While specification embodiments have been set forth as illustrated and described above, it is recognized that variations may be made with respect to disclosed embodiments. These can include other known continuous or discontinuous process variations, as well as the use of compatible adhesive layers in the lamination processes. Therefore, while the invention has been disclosed in various forms only, it will be obvious to those skilled in the art that many additions, deletions and modifications can be made without departing from the spirit and scope of this invention, and no undue limits should be imposed except as set forth in the following claims.

Claims

1. A method of manufacturing a metallized flooring laminate comprising the steps of:laminating a substrate to a first side of a metallized film and a second film to a second side of the metallized film opposite the substrate to form a metallized laminate, the metallized film comprising a rigid vinyl film and a metallized layer.

2. The method of claim 1, wherein the lamination step is continuous.

3. The method of claim 1, wherein the metallized layer is vacuum deposited onto the vinyl film.

4. The method of claim 1, wherein the method includes applying a key coat to the metallized film.

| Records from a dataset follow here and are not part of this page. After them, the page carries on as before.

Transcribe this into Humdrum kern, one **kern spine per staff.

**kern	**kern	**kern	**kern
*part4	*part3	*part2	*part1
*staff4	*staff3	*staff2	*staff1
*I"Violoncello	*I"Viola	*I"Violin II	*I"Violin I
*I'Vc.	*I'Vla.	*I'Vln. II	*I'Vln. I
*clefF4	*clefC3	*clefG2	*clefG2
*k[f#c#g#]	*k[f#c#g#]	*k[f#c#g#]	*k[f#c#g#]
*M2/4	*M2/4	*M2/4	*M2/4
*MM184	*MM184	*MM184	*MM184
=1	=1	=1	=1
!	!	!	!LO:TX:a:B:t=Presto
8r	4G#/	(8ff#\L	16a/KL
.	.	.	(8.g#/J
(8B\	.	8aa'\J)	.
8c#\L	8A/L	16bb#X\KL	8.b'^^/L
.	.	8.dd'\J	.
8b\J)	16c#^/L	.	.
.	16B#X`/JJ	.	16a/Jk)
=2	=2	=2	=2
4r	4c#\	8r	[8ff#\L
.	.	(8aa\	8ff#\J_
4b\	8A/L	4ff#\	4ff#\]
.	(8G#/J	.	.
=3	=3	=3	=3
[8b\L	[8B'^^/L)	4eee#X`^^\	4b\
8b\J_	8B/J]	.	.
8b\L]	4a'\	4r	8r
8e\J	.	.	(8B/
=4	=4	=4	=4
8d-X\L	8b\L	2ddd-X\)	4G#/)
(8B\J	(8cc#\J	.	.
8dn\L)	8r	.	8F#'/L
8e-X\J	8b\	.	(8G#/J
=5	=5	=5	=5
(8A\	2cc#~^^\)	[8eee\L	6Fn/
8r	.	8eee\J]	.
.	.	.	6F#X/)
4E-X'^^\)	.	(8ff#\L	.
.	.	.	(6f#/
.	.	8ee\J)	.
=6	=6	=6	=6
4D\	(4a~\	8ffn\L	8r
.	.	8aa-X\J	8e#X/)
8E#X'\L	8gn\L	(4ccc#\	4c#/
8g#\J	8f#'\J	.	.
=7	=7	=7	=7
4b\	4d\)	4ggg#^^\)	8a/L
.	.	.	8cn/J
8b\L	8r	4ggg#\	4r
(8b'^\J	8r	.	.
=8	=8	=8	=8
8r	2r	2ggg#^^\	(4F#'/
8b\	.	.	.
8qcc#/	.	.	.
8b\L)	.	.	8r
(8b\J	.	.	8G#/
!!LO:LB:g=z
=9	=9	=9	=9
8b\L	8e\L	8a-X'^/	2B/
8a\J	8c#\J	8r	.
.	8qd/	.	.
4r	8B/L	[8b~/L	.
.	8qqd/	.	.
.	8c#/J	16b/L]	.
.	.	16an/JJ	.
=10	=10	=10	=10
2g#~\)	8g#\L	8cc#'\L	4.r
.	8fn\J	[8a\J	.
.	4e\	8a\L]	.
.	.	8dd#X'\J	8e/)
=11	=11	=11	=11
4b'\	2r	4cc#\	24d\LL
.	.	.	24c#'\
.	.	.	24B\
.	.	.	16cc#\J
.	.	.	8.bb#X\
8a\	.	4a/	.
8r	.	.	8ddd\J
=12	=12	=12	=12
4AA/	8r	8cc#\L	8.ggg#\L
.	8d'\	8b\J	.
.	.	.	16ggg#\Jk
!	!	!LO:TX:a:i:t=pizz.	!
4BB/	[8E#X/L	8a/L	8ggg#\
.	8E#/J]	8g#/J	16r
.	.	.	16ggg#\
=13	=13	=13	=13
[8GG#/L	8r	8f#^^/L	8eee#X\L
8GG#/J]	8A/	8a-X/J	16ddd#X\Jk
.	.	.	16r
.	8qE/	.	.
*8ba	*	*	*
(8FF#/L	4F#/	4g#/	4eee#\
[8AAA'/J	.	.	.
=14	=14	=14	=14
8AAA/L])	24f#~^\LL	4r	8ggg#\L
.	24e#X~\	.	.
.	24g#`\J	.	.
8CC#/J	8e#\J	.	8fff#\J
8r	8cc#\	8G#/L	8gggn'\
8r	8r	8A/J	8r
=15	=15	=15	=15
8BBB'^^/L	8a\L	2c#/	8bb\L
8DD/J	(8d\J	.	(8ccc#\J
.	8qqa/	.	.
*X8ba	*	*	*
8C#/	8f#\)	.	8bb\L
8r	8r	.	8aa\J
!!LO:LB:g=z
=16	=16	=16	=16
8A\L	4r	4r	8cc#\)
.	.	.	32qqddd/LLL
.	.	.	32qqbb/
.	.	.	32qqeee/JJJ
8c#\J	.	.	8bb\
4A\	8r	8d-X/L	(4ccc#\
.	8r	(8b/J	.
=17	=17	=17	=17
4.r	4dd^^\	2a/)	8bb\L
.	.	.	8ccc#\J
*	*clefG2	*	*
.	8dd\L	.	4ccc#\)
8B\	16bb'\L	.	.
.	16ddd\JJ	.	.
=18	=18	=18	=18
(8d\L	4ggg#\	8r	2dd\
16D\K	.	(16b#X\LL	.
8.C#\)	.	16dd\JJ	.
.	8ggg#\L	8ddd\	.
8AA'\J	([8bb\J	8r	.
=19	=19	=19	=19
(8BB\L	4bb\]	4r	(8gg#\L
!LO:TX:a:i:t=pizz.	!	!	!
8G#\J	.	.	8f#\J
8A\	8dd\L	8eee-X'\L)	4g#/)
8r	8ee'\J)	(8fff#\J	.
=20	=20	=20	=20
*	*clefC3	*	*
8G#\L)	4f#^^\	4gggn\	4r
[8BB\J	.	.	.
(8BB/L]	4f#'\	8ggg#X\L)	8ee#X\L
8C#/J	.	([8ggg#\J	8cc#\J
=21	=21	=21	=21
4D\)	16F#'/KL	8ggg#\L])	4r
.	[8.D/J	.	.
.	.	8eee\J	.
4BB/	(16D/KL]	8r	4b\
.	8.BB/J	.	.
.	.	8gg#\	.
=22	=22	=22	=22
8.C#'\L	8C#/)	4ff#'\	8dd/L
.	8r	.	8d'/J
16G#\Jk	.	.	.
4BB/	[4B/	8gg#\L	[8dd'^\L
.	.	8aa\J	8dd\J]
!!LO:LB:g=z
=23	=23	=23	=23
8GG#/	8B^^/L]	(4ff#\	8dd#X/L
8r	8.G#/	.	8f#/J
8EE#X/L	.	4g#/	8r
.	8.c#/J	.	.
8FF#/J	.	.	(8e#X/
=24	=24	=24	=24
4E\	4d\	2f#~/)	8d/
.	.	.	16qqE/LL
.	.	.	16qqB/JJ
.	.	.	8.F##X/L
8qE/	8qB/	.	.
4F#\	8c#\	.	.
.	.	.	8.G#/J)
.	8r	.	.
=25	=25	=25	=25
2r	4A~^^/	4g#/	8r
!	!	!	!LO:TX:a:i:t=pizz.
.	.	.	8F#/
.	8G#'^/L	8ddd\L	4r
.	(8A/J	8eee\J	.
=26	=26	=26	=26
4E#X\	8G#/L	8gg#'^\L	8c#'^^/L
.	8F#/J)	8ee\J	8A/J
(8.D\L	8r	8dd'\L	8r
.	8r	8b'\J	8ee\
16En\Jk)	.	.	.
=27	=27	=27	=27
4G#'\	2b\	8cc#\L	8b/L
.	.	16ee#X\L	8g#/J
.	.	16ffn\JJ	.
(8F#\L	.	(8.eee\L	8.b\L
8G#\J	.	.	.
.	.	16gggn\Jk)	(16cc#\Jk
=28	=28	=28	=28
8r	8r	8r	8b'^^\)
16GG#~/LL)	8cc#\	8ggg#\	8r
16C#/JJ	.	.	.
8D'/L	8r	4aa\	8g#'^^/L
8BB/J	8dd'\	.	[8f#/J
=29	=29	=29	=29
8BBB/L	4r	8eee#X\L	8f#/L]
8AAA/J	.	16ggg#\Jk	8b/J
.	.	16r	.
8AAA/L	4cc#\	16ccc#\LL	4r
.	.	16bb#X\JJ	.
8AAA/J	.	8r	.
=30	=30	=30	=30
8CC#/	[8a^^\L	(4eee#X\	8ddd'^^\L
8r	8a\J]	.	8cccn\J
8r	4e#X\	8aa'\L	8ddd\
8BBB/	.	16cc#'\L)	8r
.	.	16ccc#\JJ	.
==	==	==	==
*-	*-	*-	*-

5. The method of claim 1, further including mechanically embossing the metallized film.

6. The method of claim 1, further comprising printing a pattern onto a back side of the second film.

7. The method of claim 1, further comprising applying a protective top coat to the second film.

8. The method of claim 1, wherein the substrate further comprises a chemically embossable foamable layer having a printed pattern containing a chemical embossing agent selected from the group consisting of inhibitors, accelerators and combinations thereof whereby a texture can be imparted to the metallized laminate.

9. The method of claim 1, wherein the laminating step comprises the application of pressure to the substrate, metallized film and second film by lamination rolls.

10. The method of claim 1, further including mechanically embossing at least one surface texture onto the metallized laminate.

11. The method of claim 10, wherein the second film comprises a printed pattern, and further including embossing the surface texture onto the metallized laminate in register with the printed pattern of the second film.

12. The method of claim 1, wherein the metallized film is laminated to the substrate to form a laminated face.

13. The method of claim 12, wherein the second film is laminated to the laminated face.

14. The method of claim 13, wherein the metallized film is mechanically embossed prior to laminating the substrate, metallized film and second film to form the metallized laminate.

15. The method of claim 14, wherein the laminating step comprises the application of pressure to the substrate, metallized film and second film by lamination rolls, and the mechanical embossing step comprises the application of pressure to the metallized film by embossing rolls.